- Travail demandé:
(A) Traduisez en anglais la phrase suivante de l'extrait cité sur l'arrivée du jazz en France : « Cet événement a marqué les consciences. »
(B) Répondez aux questions suivantes à l'aide de l'extrait cité sur l'arrivée du jazz en France.
(i) En quel mois et en quelle année le 369e régiment d'infanterie est-il arrivé sur les côtes françaises ?
(ii) Où les musiciens ont-ils joué par la suite ?
(iii) Selon Laurent Cugny, qu'est-ce qui a aussi été perçu comme nouveau ?

------ Extrait cité ------

En 1917, le jazz débarque et fait la java en France et en Europe
2 novembre 2018PARIS (AFP) –
Communément, on associe l’introduction de cette musique syncopée à l’arrivée sur les côtes françaises, en décembre 1917, du 369e régiment d’infanterie dans lequel se trouvaient les Harlem Hellfighters, des musiciens noirs dirigés par le lieutenant James Reese Europe.
« Cet événement a marqué les consciences. Ils ont joué, dans chaque gare où ils faisaient ensuite étape, quelque chose que la plupart des Français n’avaient jamais encore entendu », souligne le compositeur et musicologue Laurent Cugny.
« Ce qui a été aussi perçu comme nouveau, c’est que c’étaient des Noirs qui jouaient. Au-delà du racisme, c’était une étrangeté forte pour l’époque », ajoute-t-il.

------ Données fournies ------

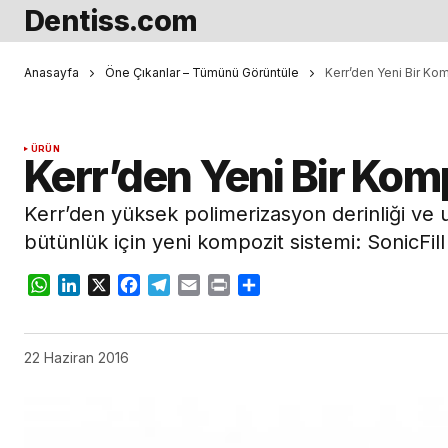
Dentiss.com
Anasayfa
Öne Çıkanlar – Tümünü Görüntüle
Kerr’den Yeni Bir Kom
ÜRÜN
Kerr’den Yeni Bir Komp
Kerr’den yüksek polimerizasyon derinliği ve 
bütünlük için yeni kompozit sistemi: SonicFill
WhatsApp
LinkedIn
X
Facebook
Telegram
Email
Print
Share
22 Haziran 2016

------

- Corrigé des exercices:
(A) This event left its mark on people's minds.

(B)
(i) En décembre 1917.
(ii) Dans chaque gare où ils faisaient étape.
(iii) Le fait que c'étaient des Noirs qui jouaient.